In a survey of 500 executives from companies located in 12 countries, 59 percent of executives said their anti-bribery policies didn’t work and 87 percent believed the policies made it more difficult to build their business, according to the report from U.K. law firm Eversheds. Thirty-three percent of those asked said they didn’t do due diligence on anti-bribery measures when exploring mergers and acquisitions.
Tackling bribery and corruption has become a political issue in the U.K. in recent years as lawmakers recognize the impact on the economy. Prime Minister David Cameron will host an Anti-Corruption Summit in London next week, bringing together leaders to discuss the global response. The issue came to the fore last month with the so-called "Panama Papers" scandal, where numerous documents leaked from Panamanian law firm Mossack Fonseca showed how some of the world’s wealthiest people channeled billions through offshore accounts, raising questions about tax evasion and money laundering.
The U.K. overhauled its bribery laws in 2011, introducing a corporate offense for failing to prevent bribery. Construction company Sweett Group Plc became the first firm to be convicted under the new legislation in February and was ordered to pay about 2.3 million pounds ($3.3 million). Law enforcement agencies have been criticized by lawmakers and businesses for not bringing enough prosecutions, after companies spent millions to revamp their compliance procedures.
"The reality is that corrupt business practices will always occur, particularly in high-risk jurisdictions,” said Neill Blundell, a fraud lawyer at Eversheds. “What matters is the way an organization responds. Governments have typically tried to fight bribery by deterring companies with high-profile prosecutions, but they need to work with the private sector to articulate the business case for anti-bribery."

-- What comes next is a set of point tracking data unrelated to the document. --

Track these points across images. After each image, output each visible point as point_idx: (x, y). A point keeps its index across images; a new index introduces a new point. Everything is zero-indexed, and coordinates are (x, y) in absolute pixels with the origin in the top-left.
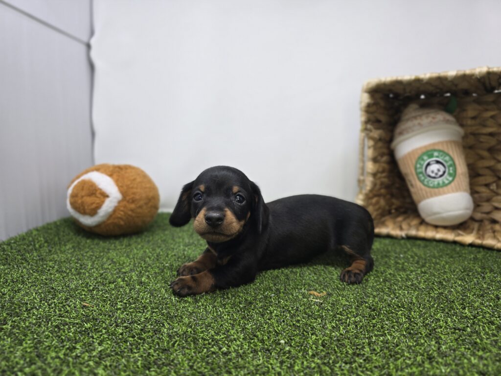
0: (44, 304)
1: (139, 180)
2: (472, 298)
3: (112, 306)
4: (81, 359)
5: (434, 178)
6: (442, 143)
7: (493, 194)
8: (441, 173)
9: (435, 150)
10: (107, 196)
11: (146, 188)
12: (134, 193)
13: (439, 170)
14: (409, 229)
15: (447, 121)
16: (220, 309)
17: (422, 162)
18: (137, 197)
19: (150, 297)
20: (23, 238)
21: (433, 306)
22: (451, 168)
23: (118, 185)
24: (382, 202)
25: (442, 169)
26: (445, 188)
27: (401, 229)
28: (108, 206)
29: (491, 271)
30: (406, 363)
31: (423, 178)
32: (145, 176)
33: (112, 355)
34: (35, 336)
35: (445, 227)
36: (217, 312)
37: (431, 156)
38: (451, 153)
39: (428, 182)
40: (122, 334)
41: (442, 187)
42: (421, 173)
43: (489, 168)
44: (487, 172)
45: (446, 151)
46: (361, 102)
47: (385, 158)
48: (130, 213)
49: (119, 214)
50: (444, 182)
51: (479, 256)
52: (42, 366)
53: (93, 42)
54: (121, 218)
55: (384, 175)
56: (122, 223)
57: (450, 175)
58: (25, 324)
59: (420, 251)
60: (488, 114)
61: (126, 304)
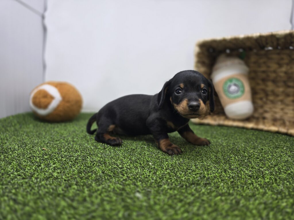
0: (20, 149)
2: (249, 149)
3: (59, 150)
4: (44, 170)
6: (237, 75)
7: (264, 104)
9: (233, 78)
10: (54, 98)
14: (219, 121)
15: (240, 64)
16: (118, 152)
18: (71, 99)
19: (79, 147)
20: (5, 120)
21: (229, 152)
23: (60, 92)
25: (237, 88)
26: (239, 99)
27: (215, 120)
28: (54, 104)
29: (261, 139)
30: (213, 172)
33: (61, 169)
34: (18, 161)
36: (116, 153)
37: (231, 81)
38: (242, 80)
40: (65, 161)
46: (194, 51)
48: (67, 108)
51: (256, 133)
52: (23, 172)
54: (61, 111)
56: (62, 114)
57: (241, 92)
58: (11, 156)
59: (224, 131)
60: (262, 61)
61: (66, 149)
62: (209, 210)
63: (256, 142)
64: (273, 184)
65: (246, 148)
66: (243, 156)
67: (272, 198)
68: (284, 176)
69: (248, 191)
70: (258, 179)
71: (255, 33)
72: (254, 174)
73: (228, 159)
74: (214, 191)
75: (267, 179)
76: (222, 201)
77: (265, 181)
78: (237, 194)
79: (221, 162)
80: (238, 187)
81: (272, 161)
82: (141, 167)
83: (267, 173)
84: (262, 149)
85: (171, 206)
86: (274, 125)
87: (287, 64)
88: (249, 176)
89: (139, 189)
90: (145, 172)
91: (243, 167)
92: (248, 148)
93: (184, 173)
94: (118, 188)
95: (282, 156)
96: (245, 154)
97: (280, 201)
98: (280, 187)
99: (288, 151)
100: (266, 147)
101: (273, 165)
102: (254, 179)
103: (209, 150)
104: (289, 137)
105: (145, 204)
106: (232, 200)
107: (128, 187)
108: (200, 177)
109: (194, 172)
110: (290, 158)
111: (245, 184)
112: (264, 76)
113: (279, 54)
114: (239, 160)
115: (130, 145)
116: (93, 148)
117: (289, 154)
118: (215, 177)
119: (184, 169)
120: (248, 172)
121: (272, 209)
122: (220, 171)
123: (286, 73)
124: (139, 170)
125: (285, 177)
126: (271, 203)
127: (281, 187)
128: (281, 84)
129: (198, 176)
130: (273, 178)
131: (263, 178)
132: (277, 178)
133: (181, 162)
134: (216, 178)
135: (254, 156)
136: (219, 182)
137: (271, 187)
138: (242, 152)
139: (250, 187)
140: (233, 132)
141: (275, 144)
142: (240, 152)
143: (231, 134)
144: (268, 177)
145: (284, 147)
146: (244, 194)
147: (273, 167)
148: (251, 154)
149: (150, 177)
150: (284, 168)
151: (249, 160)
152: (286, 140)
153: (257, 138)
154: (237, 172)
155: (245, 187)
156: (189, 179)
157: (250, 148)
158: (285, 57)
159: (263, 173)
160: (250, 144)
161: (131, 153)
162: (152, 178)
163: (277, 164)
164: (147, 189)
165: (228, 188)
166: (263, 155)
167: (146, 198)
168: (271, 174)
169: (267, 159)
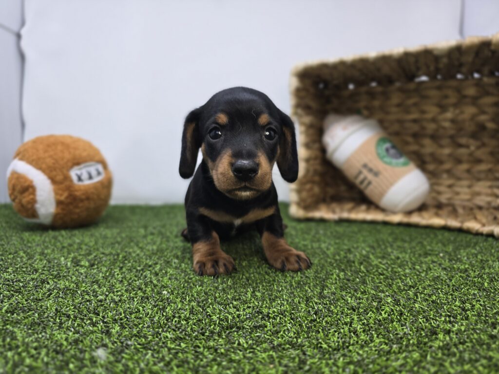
14: (341, 213)
24: (316, 190)
27: (334, 212)
29: (402, 240)
47: (316, 146)
59: (341, 229)
60: (411, 101)
61: (17, 268)
63: (392, 246)
65: (369, 258)
66: (356, 272)
67: (379, 352)
70: (367, 314)
72: (362, 305)
74: (265, 341)
75: (385, 313)
76: (271, 361)
78: (310, 345)
79: (309, 284)
80: (318, 332)
81: (409, 279)
82: (142, 297)
83: (389, 301)
84: (398, 258)
86: (437, 215)
87: (456, 105)
88: (352, 308)
89: (108, 341)
90: (144, 307)
91: (346, 293)
92: (371, 257)
94: (66, 339)
95: (430, 270)
98: (405, 327)
99: (445, 261)
100: (407, 253)
101: (406, 286)
102: (358, 315)
110: (445, 272)
112: (415, 128)
113: (439, 88)
114: (344, 280)
115: (148, 257)
116: (69, 265)
120: (352, 301)
122: (297, 300)
123: (453, 121)
128: (445, 141)
129: (246, 312)
130: (396, 310)
131: (378, 311)
135: (377, 271)
138: (356, 265)
139: (342, 330)
140: (356, 230)
141: (426, 249)
142: (353, 265)
143: (351, 234)
144: (388, 310)
146: (324, 346)
147: (406, 290)
148: (372, 268)
149: (149, 316)
150: (425, 291)
151: (364, 278)
152: (449, 241)
153: (396, 239)
154: (330, 301)
157: (375, 257)
158: (450, 92)
159: (380, 301)
160: (378, 250)
161: (140, 272)
162: (151, 319)
163: (416, 284)
164: (126, 340)
165: (298, 334)
166: (395, 270)
167: (112, 359)
168: (397, 302)
169: (399, 275)
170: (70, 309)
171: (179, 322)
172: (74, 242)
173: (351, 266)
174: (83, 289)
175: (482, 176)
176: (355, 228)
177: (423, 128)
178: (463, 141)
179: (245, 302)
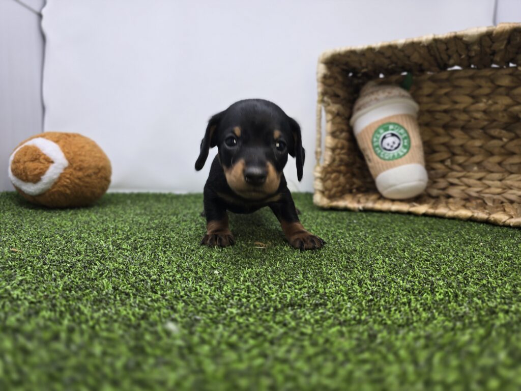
1: (88, 147)
2: (414, 246)
3: (44, 252)
5: (390, 150)
6: (396, 116)
7: (448, 170)
8: (396, 145)
9: (390, 123)
10: (52, 162)
11: (96, 157)
12: (82, 161)
13: (394, 143)
14: (366, 203)
15: (403, 96)
17: (378, 136)
18: (85, 165)
21: (375, 252)
22: (406, 141)
23: (63, 151)
24: (342, 179)
25: (397, 141)
26: (400, 160)
27: (359, 202)
28: (52, 173)
29: (438, 230)
31: (379, 151)
32: (95, 146)
33: (33, 283)
35: (402, 201)
36: (155, 255)
37: (386, 129)
38: (405, 126)
39: (384, 155)
40: (48, 269)
41: (396, 159)
42: (378, 146)
43: (444, 144)
44: (443, 148)
45: (401, 123)
46: (317, 73)
47: (344, 135)
48: (77, 181)
49: (65, 181)
50: (398, 155)
51: (431, 222)
53: (44, 12)
54: (66, 186)
55: (343, 151)
56: (68, 192)
57: (405, 147)
59: (374, 219)
60: (442, 91)
61: (59, 251)
62: (311, 351)
63: (429, 235)
64: (450, 302)
65: (409, 245)
66: (400, 258)
67: (445, 328)
68: (472, 289)
69: (398, 315)
70: (422, 295)
71: (425, 35)
72: (415, 287)
73: (371, 262)
74: (330, 318)
75: (440, 294)
76: (342, 334)
77: (435, 299)
78: (375, 322)
79: (357, 268)
80: (379, 310)
81: (455, 265)
82: (195, 277)
83: (441, 284)
84: (439, 246)
85: (232, 346)
86: (465, 207)
87: (488, 96)
88: (406, 290)
89: (176, 316)
90: (200, 286)
91: (396, 276)
92: (411, 244)
93: (278, 286)
94: (134, 315)
95: (474, 257)
96: (405, 254)
97: (459, 333)
98: (463, 307)
99: (487, 249)
100: (447, 242)
101: (454, 271)
102: (414, 295)
103: (337, 248)
104: (492, 227)
105: (179, 342)
106: (362, 333)
107: (157, 312)
108: (308, 292)
109: (298, 285)
110: (489, 260)
111: (396, 304)
112: (446, 118)
113: (472, 78)
114: (390, 264)
115: (188, 242)
116: (111, 248)
117: (489, 252)
118: (337, 293)
119: (281, 280)
120: (404, 284)
121: (441, 348)
122: (349, 282)
123: (485, 112)
124: (191, 283)
125: (474, 290)
126: (441, 336)
127: (465, 308)
129: (304, 292)
130: (451, 292)
131: (432, 293)
132: (460, 293)
133: (278, 268)
134: (339, 294)
135: (421, 257)
136: (344, 300)
137: (444, 308)
138: (399, 252)
139: (402, 309)
140: (389, 221)
141: (464, 238)
142: (396, 251)
143: (385, 224)
144: (442, 291)
145: (481, 242)
146: (389, 322)
147: (454, 275)
148: (415, 255)
149: (208, 294)
150: (474, 276)
151: (410, 263)
152: (486, 232)
153: (432, 229)
154: (382, 283)
155: (393, 309)
156: (285, 296)
157: (416, 245)
158: (482, 82)
159: (432, 284)
160: (418, 239)
161: (184, 255)
162: (211, 297)
163: (464, 270)
164: (194, 315)
165: (360, 312)
166: (439, 256)
167: (186, 332)
168: (449, 285)
169: (444, 262)
170: (127, 288)
171: (240, 300)
172: (108, 227)
173: (393, 253)
174: (132, 269)
175: (515, 168)
176: (388, 218)
177: (455, 119)
178: (495, 132)
179: (299, 283)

Only 9 percent of executives surveyed saw legal consequences as the main reason for preventing bribery and corruption, with the majority -- 61 percent -- saying the potential impact on commercial success was the leading motivation. They also cited damage to reputations.
The survey, which used data from companies with more than 500 employees, sought responses from developed and emerging countries including the U.K., Italy, Brazil, Hong Kong and China. The contributing companies spanned a range of sectors such as finance, health care and education.